Segment Start: Reading text
Posted on 24th March 2018 at 10:09 by Neil Turton in Pastors’ Blog
What do you think people mean when they say: 'The worship was really good tonight'?
Neil Turton reports on a gathering of Fellowship of Independent Evangelical Churches (FIEC) leaders in the Oxford area that considered the topic together.
For several years the FIEC churches around here have invited all their leaders (elders, deacons, small group leaders, youth and children’s leaders etc.) to come together with two aims: to be encouraged and equipped in their leadership roles and to build relationships amongst the churches. We praise God for the way the number of FIEC churches in this area has grown over the last few years through new church plants being established; the most recent ones being Town Church Bicester and Grace Church Kidlington.
Segment End: Reading text
Segment Start: Supplied data
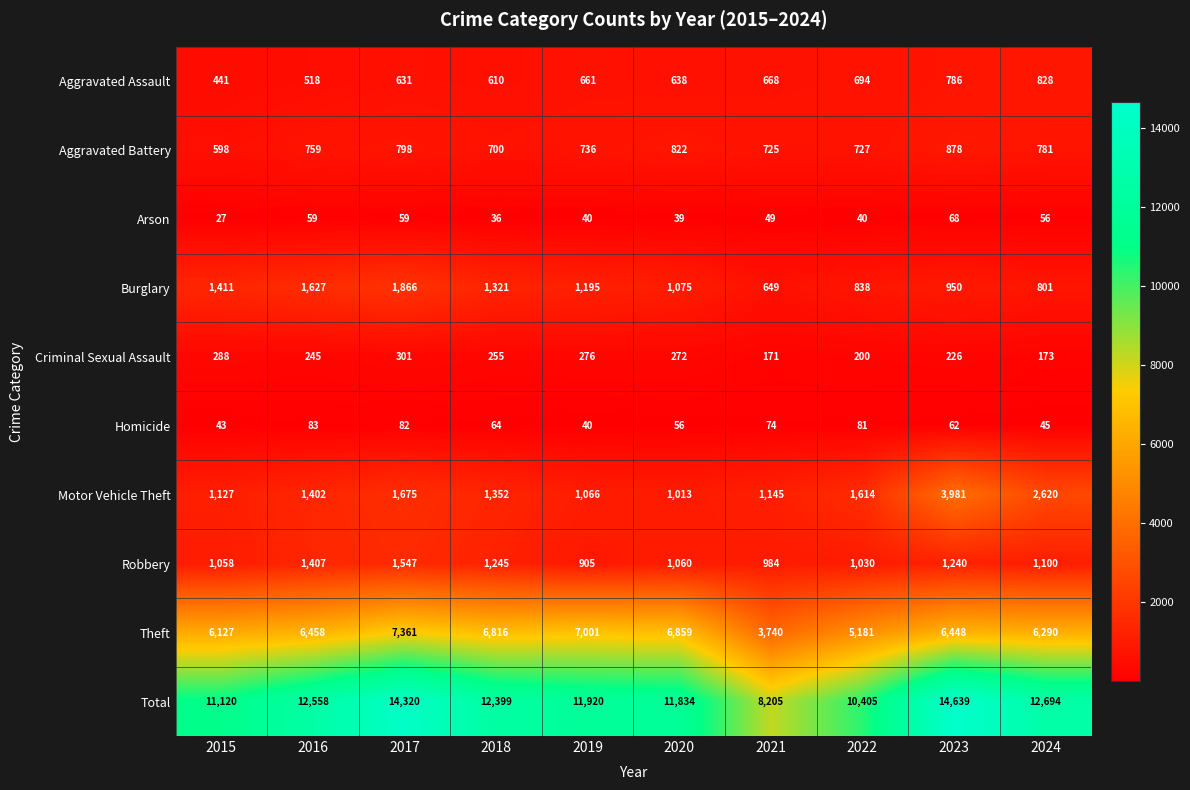

True or false: Theft has a value of 5248 at 2021.

False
Segment End: Supplied data
Problem:
Please retype the blog post on the FIEC leaders' gathering from "For several years" to "Grace Church Kidlington.". The lines aren't needed here.

Task output:
For several years the FIEC churches around here have invited all their leaders (elders, deacons, small group leaders, youth and children’s leaders etc.) to come together with two aims: to be encouraged and equipped in their leadership roles and to build relationships amongst the churches. We praise God for the way the number of FIEC churches in this area has grown over the last few years through new church plants being established; the most recent ones being Town Church Bicester and Grace Church Kidlington.